I reserve time for one presentation per day. This pace allows us to continue our focus on work without allowing the previous unit's ideas to become forgotten. Below is an overview of the presentation from today's class:

10 minutes

Before asking students to continue with their consideration of the ideas of work and electric forces, I present a quick summary of what we've learned previously. Specifically, I review the shape of Coulomb's Law (force as a function of distance), the dilemma of finding the area under a curve for which no obvious geometric shapes fit, and our agreement that a simple, first approximation can be accomplished with a single trapezoid.

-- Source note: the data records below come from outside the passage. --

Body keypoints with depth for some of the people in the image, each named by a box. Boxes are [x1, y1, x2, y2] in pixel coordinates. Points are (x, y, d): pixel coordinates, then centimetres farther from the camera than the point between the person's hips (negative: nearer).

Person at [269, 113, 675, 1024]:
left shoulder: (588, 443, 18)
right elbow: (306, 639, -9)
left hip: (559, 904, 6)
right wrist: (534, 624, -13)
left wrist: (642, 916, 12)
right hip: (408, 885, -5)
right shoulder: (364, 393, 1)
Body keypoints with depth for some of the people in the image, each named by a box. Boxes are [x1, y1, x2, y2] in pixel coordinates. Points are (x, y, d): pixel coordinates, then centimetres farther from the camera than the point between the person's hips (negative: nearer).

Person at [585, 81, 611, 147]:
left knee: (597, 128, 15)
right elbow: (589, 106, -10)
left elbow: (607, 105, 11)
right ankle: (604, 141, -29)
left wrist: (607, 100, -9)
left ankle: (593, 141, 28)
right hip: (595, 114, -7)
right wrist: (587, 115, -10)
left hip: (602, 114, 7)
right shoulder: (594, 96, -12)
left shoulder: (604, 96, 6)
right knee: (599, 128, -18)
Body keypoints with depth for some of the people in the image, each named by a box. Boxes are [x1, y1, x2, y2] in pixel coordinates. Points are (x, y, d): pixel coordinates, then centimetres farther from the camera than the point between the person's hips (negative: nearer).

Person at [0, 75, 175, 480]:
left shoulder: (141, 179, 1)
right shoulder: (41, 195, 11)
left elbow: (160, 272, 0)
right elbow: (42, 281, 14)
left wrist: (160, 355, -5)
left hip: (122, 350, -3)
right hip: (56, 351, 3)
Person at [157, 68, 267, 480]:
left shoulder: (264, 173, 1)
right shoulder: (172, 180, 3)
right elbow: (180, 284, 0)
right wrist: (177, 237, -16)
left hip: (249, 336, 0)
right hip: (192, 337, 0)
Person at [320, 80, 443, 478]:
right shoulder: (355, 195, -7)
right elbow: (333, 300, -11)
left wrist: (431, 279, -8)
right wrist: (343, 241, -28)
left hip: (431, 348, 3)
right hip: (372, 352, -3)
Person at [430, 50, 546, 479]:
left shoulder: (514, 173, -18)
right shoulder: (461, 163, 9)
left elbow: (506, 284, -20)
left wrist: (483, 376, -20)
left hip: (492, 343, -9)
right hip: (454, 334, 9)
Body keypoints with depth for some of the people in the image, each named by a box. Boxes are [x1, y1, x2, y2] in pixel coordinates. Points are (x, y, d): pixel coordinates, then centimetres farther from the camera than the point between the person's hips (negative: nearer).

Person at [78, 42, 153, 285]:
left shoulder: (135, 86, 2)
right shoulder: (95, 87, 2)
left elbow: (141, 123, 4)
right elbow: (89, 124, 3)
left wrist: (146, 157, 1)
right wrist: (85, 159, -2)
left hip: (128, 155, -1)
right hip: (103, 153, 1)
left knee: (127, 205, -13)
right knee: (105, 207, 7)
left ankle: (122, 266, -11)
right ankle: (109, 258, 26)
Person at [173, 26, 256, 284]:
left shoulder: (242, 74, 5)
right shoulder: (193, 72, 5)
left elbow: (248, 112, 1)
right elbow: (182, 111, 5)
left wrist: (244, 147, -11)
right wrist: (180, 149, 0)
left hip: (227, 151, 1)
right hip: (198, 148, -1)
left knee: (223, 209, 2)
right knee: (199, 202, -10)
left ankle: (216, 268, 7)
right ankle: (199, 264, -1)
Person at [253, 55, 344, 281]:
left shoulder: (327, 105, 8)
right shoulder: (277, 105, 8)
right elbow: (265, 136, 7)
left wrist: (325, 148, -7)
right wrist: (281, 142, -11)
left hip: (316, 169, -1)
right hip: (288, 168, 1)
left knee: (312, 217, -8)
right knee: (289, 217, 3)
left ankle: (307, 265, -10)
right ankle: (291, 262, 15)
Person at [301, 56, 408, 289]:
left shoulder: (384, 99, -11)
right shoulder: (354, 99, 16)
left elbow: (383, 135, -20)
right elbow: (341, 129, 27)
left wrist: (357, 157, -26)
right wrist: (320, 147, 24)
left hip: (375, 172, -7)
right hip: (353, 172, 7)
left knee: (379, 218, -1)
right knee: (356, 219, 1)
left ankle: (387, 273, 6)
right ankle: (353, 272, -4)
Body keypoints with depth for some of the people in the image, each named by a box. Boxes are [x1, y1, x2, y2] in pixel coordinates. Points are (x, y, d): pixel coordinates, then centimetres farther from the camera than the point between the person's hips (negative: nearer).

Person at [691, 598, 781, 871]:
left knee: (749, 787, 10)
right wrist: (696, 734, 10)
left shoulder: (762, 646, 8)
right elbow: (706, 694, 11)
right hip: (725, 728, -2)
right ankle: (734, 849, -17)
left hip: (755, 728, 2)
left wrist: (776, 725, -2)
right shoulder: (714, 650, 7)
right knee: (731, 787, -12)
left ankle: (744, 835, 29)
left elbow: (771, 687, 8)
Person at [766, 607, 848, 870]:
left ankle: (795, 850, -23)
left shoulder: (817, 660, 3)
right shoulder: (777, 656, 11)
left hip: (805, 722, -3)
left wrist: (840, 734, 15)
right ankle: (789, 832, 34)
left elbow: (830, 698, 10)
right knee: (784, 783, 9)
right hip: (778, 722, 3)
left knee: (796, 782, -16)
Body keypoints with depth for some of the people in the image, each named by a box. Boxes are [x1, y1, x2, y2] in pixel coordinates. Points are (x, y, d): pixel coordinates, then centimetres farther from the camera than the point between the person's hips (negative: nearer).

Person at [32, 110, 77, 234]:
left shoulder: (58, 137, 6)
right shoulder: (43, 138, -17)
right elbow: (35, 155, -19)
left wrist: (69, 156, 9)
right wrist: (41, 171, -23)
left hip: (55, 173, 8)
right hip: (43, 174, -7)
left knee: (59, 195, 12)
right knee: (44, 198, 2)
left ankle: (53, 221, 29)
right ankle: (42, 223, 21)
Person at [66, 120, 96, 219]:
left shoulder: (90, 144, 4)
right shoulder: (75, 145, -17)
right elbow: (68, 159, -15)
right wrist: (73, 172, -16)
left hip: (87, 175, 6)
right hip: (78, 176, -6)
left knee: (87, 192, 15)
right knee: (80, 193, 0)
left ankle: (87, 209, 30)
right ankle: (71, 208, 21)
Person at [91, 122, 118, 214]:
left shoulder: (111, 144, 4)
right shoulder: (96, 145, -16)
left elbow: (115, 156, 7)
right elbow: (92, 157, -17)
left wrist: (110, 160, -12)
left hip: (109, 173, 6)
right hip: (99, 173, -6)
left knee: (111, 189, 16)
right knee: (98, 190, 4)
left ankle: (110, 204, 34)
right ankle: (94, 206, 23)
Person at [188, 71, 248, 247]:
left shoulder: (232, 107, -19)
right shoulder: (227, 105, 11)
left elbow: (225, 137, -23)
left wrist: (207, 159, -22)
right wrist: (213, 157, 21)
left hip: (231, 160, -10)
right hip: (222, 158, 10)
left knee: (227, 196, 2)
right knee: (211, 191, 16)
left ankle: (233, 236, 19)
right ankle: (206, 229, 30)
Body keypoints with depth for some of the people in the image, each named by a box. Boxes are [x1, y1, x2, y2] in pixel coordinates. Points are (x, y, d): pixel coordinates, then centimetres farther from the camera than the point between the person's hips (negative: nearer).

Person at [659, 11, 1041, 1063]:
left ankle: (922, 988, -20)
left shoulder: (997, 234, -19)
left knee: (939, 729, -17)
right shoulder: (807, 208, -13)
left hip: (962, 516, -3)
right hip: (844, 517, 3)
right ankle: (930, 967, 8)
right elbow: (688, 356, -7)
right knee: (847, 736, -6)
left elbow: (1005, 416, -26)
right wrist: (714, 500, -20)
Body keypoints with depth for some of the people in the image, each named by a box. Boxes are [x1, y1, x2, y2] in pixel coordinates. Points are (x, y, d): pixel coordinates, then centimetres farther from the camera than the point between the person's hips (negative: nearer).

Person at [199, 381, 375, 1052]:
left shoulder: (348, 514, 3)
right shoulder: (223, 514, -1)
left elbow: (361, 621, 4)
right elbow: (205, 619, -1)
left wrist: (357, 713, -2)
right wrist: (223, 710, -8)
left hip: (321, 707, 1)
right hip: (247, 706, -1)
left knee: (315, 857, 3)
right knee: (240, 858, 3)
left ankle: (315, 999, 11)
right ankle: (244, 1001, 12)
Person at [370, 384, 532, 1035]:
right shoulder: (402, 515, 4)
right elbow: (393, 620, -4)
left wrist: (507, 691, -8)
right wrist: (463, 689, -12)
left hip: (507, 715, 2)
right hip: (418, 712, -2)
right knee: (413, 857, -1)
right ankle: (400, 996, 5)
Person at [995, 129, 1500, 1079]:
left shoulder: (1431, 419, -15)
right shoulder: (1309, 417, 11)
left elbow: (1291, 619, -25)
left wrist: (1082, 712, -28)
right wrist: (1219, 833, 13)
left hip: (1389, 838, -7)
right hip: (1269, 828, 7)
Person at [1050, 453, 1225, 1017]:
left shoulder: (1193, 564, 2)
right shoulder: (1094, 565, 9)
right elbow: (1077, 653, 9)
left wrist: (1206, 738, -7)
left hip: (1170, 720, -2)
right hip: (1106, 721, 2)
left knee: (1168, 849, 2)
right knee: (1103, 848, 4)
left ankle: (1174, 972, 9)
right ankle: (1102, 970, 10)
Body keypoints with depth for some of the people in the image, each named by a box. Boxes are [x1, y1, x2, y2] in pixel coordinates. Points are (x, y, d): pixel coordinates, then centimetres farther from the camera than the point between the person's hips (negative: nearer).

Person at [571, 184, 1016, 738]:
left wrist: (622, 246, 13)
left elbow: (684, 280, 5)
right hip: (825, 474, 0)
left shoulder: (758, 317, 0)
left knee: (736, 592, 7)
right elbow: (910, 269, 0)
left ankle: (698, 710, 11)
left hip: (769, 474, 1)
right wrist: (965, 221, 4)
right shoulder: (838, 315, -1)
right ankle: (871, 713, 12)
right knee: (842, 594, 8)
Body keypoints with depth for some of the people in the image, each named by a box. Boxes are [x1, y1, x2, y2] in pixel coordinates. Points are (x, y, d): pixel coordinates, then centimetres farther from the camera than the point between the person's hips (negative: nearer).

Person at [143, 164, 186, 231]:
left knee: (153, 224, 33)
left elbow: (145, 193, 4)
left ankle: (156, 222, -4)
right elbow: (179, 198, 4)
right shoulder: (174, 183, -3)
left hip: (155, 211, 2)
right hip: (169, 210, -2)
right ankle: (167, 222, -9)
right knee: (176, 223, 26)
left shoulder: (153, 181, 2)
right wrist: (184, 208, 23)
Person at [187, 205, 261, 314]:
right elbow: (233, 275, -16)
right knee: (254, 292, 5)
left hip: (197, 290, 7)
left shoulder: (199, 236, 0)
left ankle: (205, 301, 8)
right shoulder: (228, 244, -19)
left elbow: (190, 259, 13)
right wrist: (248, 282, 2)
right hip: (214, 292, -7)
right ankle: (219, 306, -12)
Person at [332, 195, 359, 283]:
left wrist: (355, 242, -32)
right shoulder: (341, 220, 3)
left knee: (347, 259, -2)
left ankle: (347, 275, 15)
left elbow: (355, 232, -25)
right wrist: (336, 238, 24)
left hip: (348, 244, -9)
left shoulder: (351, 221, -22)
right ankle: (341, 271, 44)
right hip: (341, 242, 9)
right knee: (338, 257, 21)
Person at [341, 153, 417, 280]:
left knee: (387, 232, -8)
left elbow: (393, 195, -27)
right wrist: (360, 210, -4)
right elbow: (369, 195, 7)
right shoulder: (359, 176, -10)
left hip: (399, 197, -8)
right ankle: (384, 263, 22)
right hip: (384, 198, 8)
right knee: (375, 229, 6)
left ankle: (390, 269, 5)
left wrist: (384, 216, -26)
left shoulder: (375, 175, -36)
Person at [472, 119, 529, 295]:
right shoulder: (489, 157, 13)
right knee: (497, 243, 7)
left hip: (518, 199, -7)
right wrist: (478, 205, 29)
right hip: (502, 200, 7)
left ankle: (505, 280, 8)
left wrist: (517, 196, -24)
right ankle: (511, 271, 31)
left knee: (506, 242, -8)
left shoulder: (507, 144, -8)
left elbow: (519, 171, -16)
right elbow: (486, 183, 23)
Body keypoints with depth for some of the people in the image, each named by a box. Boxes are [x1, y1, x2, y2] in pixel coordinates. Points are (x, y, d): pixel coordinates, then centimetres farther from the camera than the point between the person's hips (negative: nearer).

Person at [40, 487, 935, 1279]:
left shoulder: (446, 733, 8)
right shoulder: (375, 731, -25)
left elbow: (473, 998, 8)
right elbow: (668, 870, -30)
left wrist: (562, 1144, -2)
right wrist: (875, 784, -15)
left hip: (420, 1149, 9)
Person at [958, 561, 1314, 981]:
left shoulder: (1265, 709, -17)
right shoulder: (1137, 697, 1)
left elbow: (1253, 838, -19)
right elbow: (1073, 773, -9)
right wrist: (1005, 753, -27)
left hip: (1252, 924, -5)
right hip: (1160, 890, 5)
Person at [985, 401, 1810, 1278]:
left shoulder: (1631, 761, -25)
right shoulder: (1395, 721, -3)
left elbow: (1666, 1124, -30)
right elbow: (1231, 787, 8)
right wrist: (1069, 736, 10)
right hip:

My intention here is to frame the next segment of class where students are provided some time to practice the single trapezoid method. I want to ensure that all students use the same method for a first approximation of area. In addition, it's important that students really see how poor an approximation this method provides. The two practice problems should provide that experience. The hope is that that recognition will motivate their thinking about better approximations since, in the final segment of the lesson, I ask students to consider improvements and share them at the board.

20 minutes

Students spend some time practicing the estimation of work and area by the trapezoid method we've developed. I provide two Coulomb's Law practice problems with scaled graphs for them to work with. I circulate and "teach between the desks," addressing specific concerns of individual and small groups of students. One important aspect of these practice problems is the capacity of students to visualize how large of an error we are making with our single trapezoid method. By seeing this, it prompts further thoughts about enhancing our method later in class. This is a good example of assessment FOR learning as I can see how well the ideas are being internalized while students get the necessary practice.

20 minutes

Having done the practice problems, students are ready to consider ideas that will help to minimize the estimation error. Indeed, many have been objecting to the single trapezoid method and are happy to be set free to create better approximations.

I show the sample force graph from the previous lesson and draw in a single trapezoid to replicate the kinds of problems we've been doing. Having had earlier conversations about this and having just circulated around the room soliciting ideas about the estimate, students are primed to think about minimizing the error. I invite students with ideas to come to the board to draw in their vision of minimizing error. Here is one student's example of minimizing error. His basic line of reasoning is that the top line of the trapezoid obviously captures too much area. His desire is to have the top of the trapezoid cut through the function, thereby cutting down on the excess while simultaneously creating some "lost area." Ideally the excess and the loss balance perfectly; determining how to create that ideal balance, however, was not a question he was ready to address.

Eventually, we stop to consider the most promising strategy: typically, the use of a multiple trapezoids method to "shave off" the over-estimation that is inherent in the trapezoid approach to this function. While the vast majority of my students have not had calculus, it is very satisfying to see these students replicate the kind of thinking that underpins integration.

If time allows, students return to the first question on the practice sheet and attempt to minimize the error with their new approaches. Students are welcome to try their personal approaches; the investment they've made can be honored by allowing them to pursue their own solution. Whether that time is available or not, we come to the end of this class with a refined approach to our problem of calculating work with electric forces. In coming classes, we can benefit from this thinking by replacing our earlier, naive methods with more sophisticated ones.